__Set tasks__:
1/ In the diarization chunk-length commit, what body length does the Auto mode choose when more than four participants were detected?
2/ Extend the diarization chunk-length commit from the point where it stops.

__Document text__:
Make diarization chunk length configurable (Auto + presets)
Chunk size was hardcoded at 2.5-min bodies. Add a Settings control: Auto / Standard 2.5min / Large group 60s / Fine 90s. Shorter chunks keep fewer simultaneous speakers per window (Sortformer resolves ~4/chunk), useful for large calls, at some cost to speed and cross-chunk voice matching. - ChunkMode (new, pure/testable): mode → body seconds; Auto picks 60s when >4 participants were detected, else 150s; overlap + single-chunk threshold scale with the body length. - AppSettings.chunkMode (+ typed `chunk`); SettingsView picker with explanation. - TranscriptPipeline.process gains chunkSeconds; derives overlap/threshold from it. - SessionController resolves the body from the setting + the session's detected participant count (visual_timeline participants) for both send + re-process. - Participant roster now counts EVERY tile OCR'd, not just who spoke (TimelineBuilder.observedNames → VisualObserver → VisualCapture), so the Auto call-size signal is meaningful even though speaking-detection is sparse. Tests: ChunkMode resolution, overlap scaling, short-body re-chunking. 69 pass.
This commit is contained in:
@@ -0,0 +1,51 @@
|
|||||||
|
import Foundation
|
||||||
|
|
||||||
|
/// How long each diarization *body* chunk should be. Smaller chunks keep fewer
|
||||||
|
/// simultaneous speakers inside one window — Sortformer resolves at most ~4 speakers
|
||||||
|
/// per chunk, and the dual-channel split already spends the local user on the mic
|
||||||
|
/// track, so the system (remote) channel is what can saturate on a big call. The
|
||||||
|
/// cost of going smaller: weaker cross-chunk voiceprints, more cross-chunk speaker
|
||||||
|
/// splitting (the reconciler re-merges some), and more backend round-trips.
|
||||||
|
enum ChunkMode: String, CaseIterable, Identifiable, Codable {
|
||||||
|
case auto, standard, largeGroup, fine
|
||||||
|
|
||||||
|
var id: String { rawValue }
|
||||||
|
|
||||||
|
var label: String {
|
||||||
|
switch self {
|
||||||
|
case .auto: return "Auto (by call size)"
|
||||||
|
case .standard: return "Standard · 2.5 min"
|
||||||
|
case .largeGroup: return "Large group · 60 sec"
|
||||||
|
case .fine: return "Fine · 90 sec"

__Data lines__:
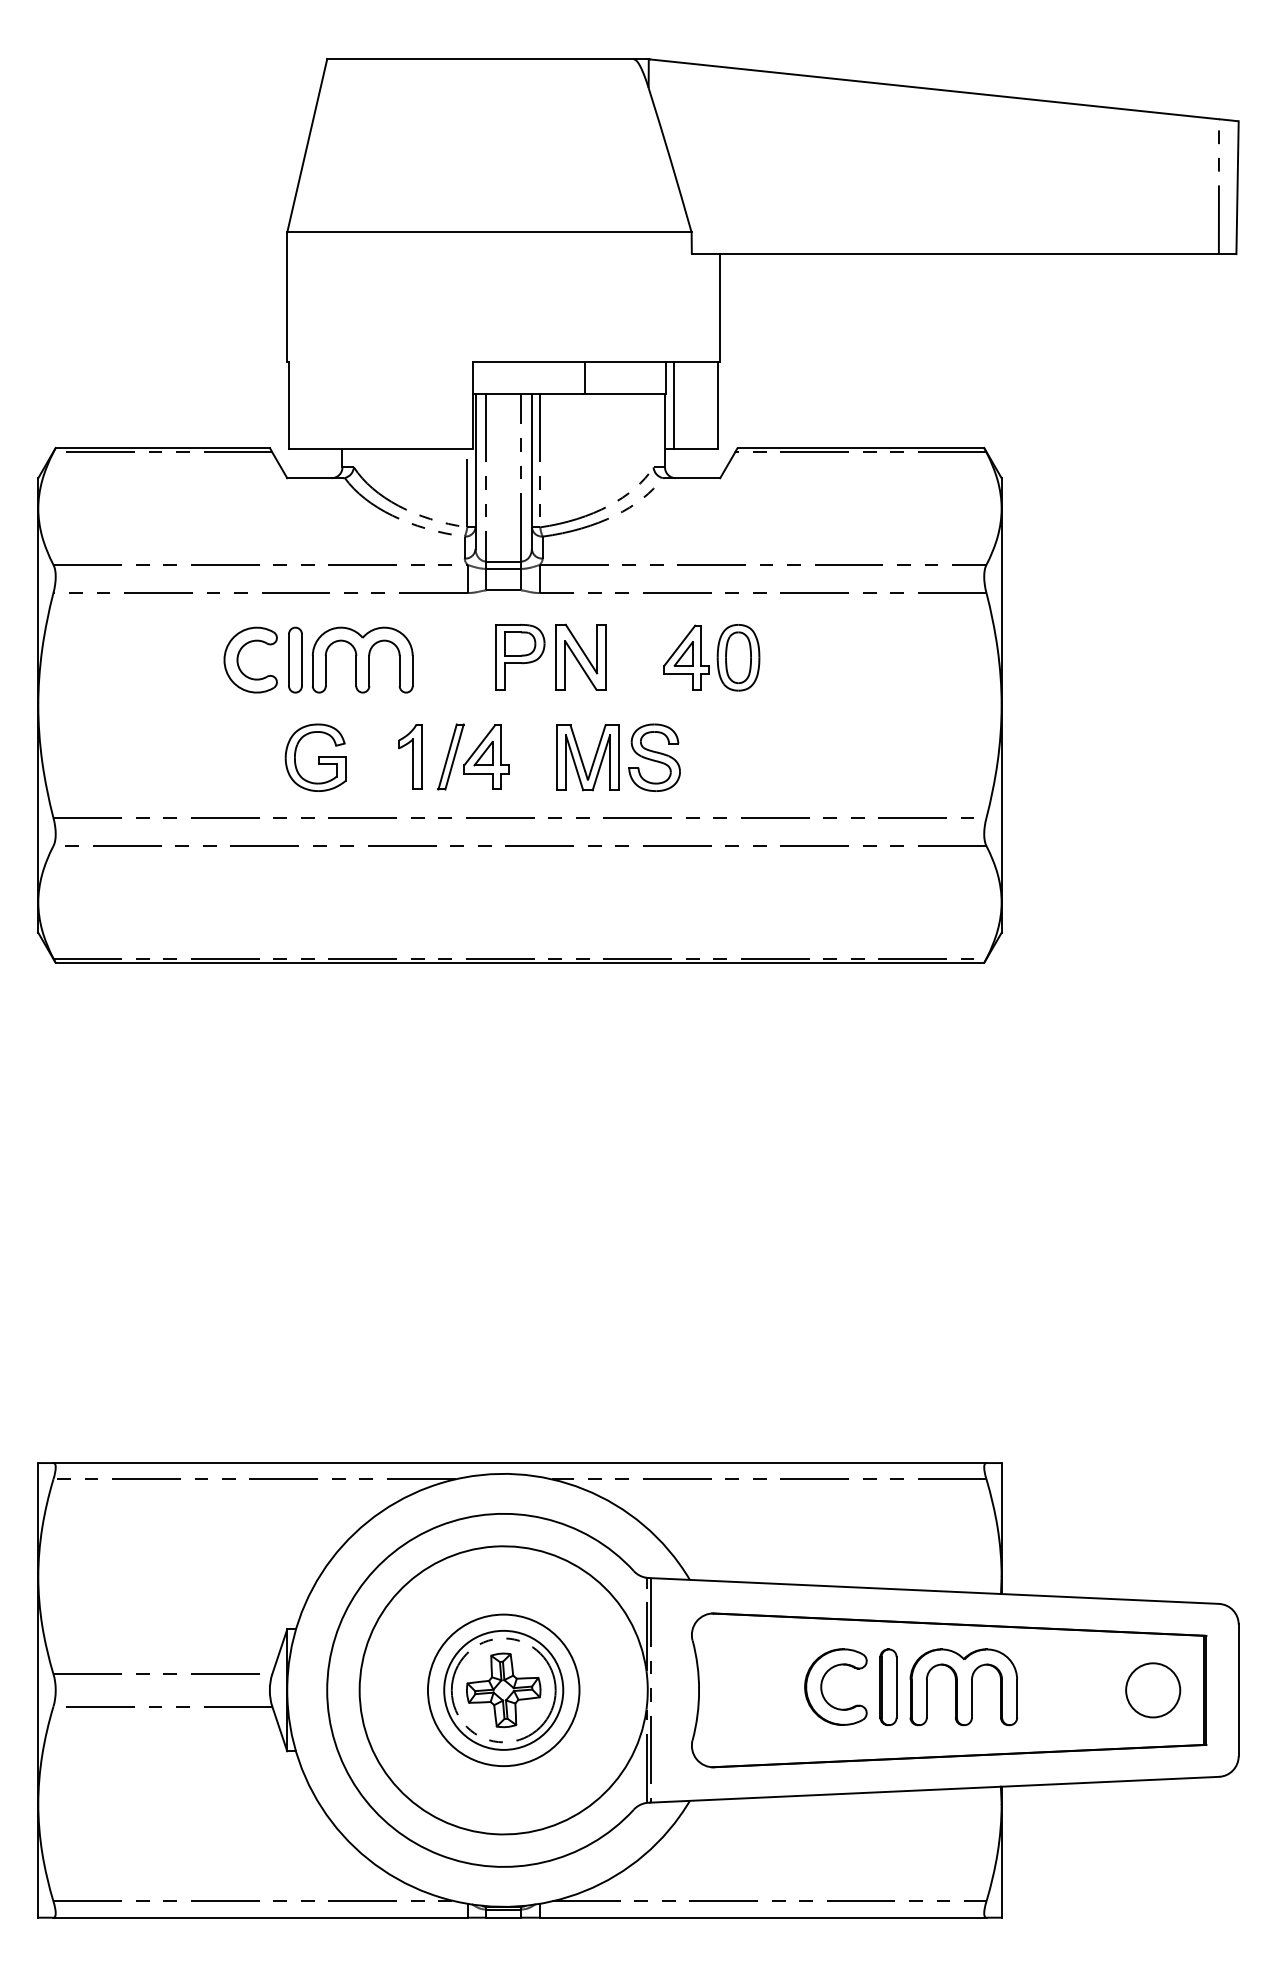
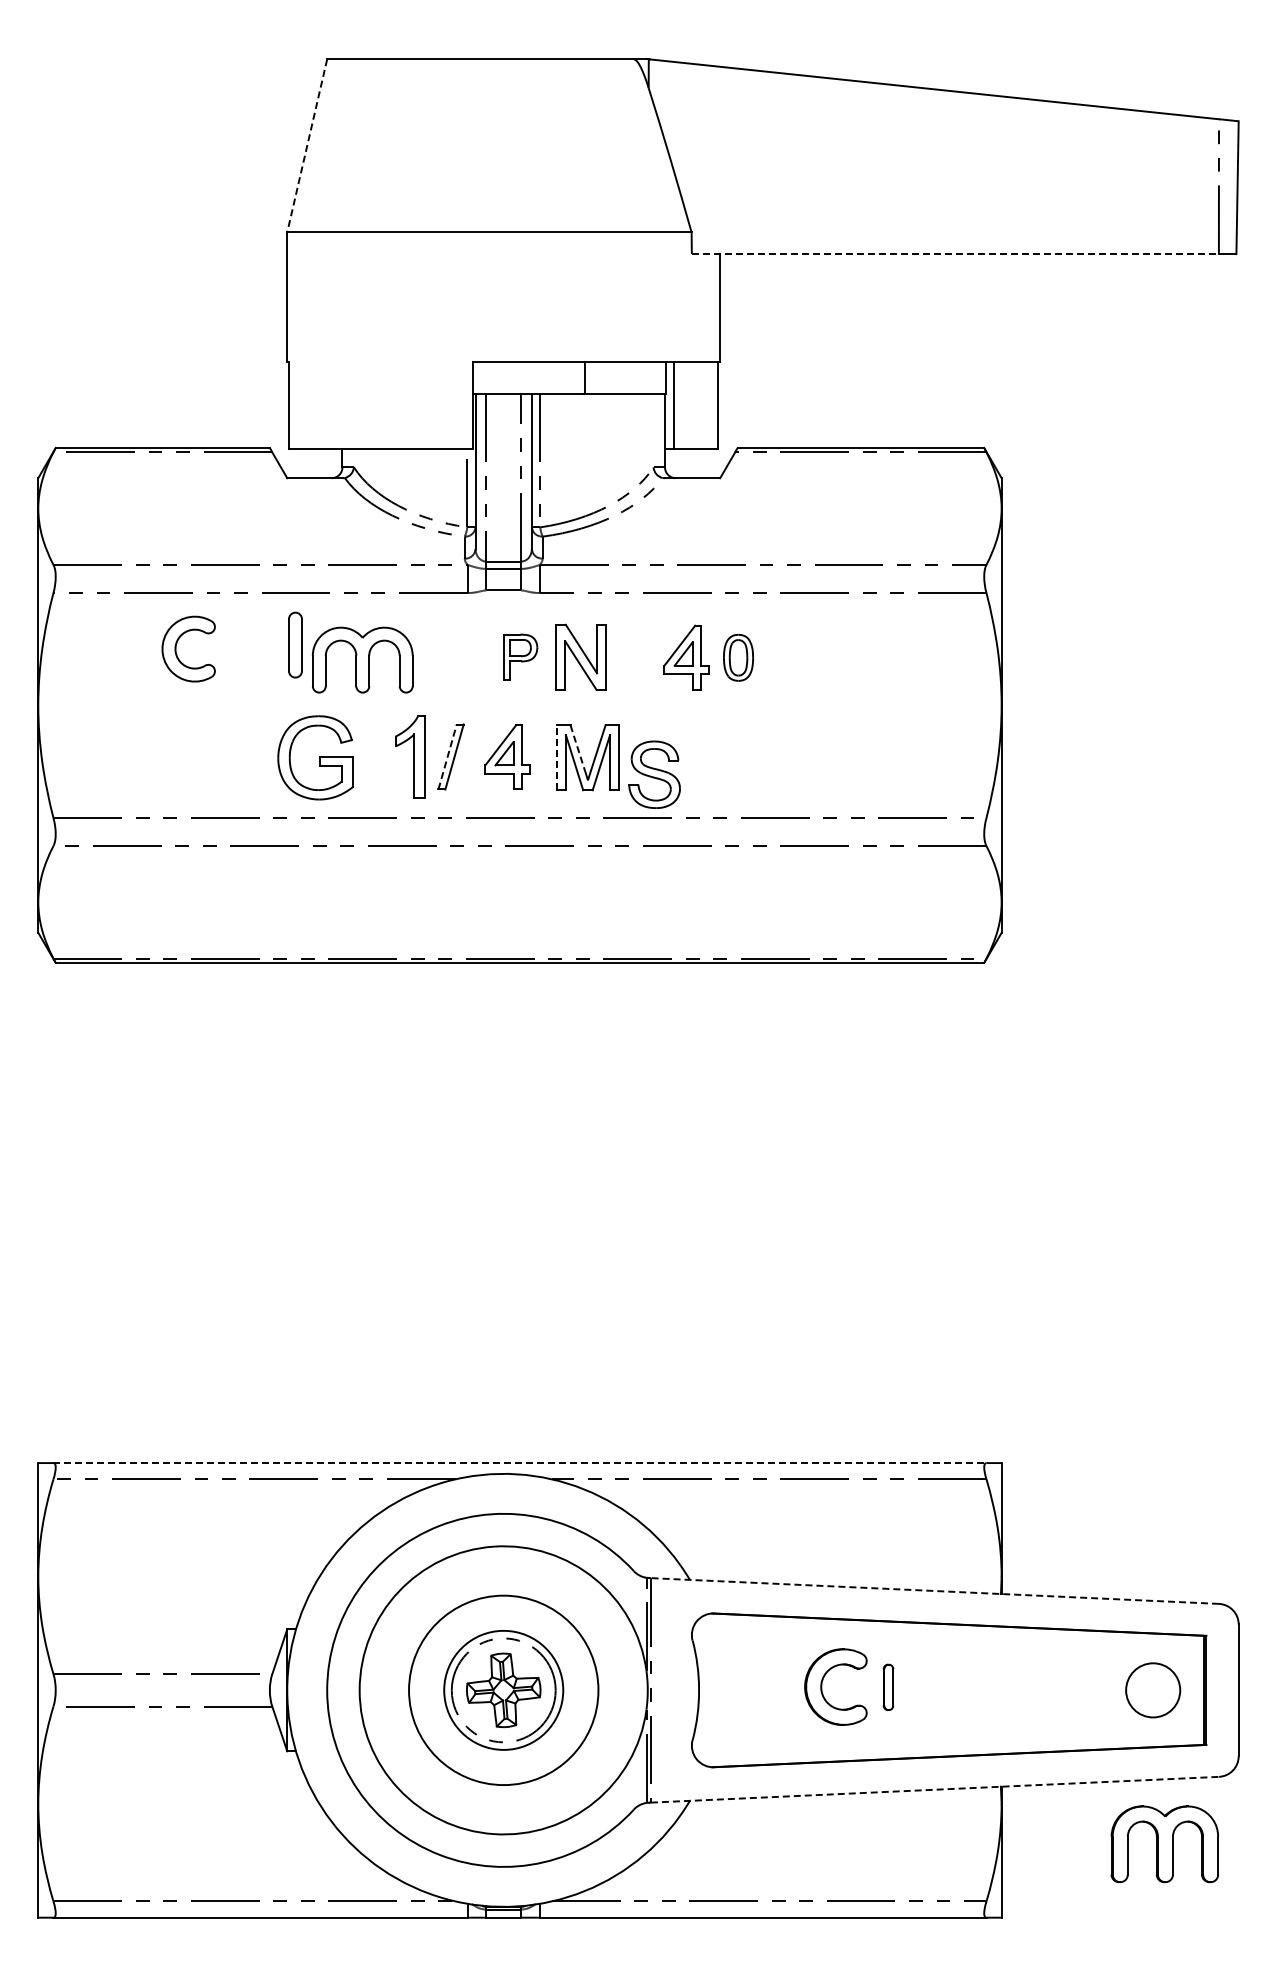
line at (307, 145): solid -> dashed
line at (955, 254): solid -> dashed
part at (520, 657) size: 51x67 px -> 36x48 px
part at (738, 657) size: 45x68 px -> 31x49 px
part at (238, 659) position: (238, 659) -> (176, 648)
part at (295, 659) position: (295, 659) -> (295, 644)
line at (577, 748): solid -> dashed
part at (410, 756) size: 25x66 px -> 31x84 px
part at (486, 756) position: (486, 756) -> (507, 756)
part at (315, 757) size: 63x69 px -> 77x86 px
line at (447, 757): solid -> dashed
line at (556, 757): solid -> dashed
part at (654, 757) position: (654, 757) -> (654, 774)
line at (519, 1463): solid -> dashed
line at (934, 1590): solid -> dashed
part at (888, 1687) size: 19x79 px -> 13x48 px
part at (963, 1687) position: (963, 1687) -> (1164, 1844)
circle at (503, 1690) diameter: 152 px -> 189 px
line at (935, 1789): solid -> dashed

__Written responses__:
1/ 60 seconds.

2/
|
||||||
|
}
|
||||||
|
}
|
||||||
|
|
||||||
|
/// Fixed body length, or nil for `.auto` (resolved from the participant count).
|
||||||
|
var fixedBodySeconds: Double? {
|
||||||
|
switch self {
|
||||||
|
case .auto: return nil
|
||||||
|
case .standard: return 150
|
||||||
|
case .largeGroup: return 60
|
||||||
|
case .fine: return 90
|
||||||
|
}
|
||||||
|
}
|
||||||
|
|
||||||
|
/// More than this many detected participants makes `.auto` pick the short body,
|
||||||
|
/// so one chunk is less likely to exceed Sortformer's ~4-speaker resolution.
|
||||||
|
static let autoLargeThreshold = 4
|
||||||
|
|
||||||
|
/// Resolve the body length in seconds. `.auto` drops to 60s when more than
|
||||||
|
/// `autoLargeThreshold` participants were detected, else uses the 2.5-min default;
|
||||||
|
/// with no count available (audio-only) it stays at the 2.5-min default.
|
||||||
|
func bodySeconds(participantCount: Int?) -> Double {
|
||||||
|
if let fixed = fixedBodySeconds { return fixed }
|
||||||
|
if let n = participantCount, n > Self.autoLargeThreshold { return 60 }
|
||||||
|
return 150
|
||||||
|
}
|
||||||
|
|
||||||
|
/// Overlap margin scaled to the body length (~12%, clamped 8…15s) so a 60s chunk
|
||||||
|
/// isn't dominated by a fixed 15s margin while a 2.5-min chunk keeps the full 15s.
|
||||||
|
static func overlapSeconds(forBody body: Double) -> Double {
|
||||||
|
max(8, min(15, (body * 0.12).rounded()))
|
||||||
|
}
|
||||||
|
}
|
||||||
@@ -378,12 +378,15 @@ final class SessionController: ObservableObject {
|
|||||||
let settings = self.settings
|
let settings = self.settings
|
||||||
let pipeline = TranscriptPipeline(baseURL: settings.backendBaseURL,
|
let pipeline = TranscriptPipeline(baseURL: settings.backendBaseURL,
|
||||||
skipTLS: settings.skipTLSVerification, voiceprints: voiceprints)
|
skipTLS: settings.skipTLSVerification, voiceprints: voiceprints)
|
||||||
|
// Resolve the diarization chunk length from the setting; "Auto" uses the
|
||||||
|
// participant count the visual capture saw for this session.
|
||||||
|
let chunkSeconds = settings.chunk.bodySeconds(participantCount: Self.participantCount(in: inputs.folder))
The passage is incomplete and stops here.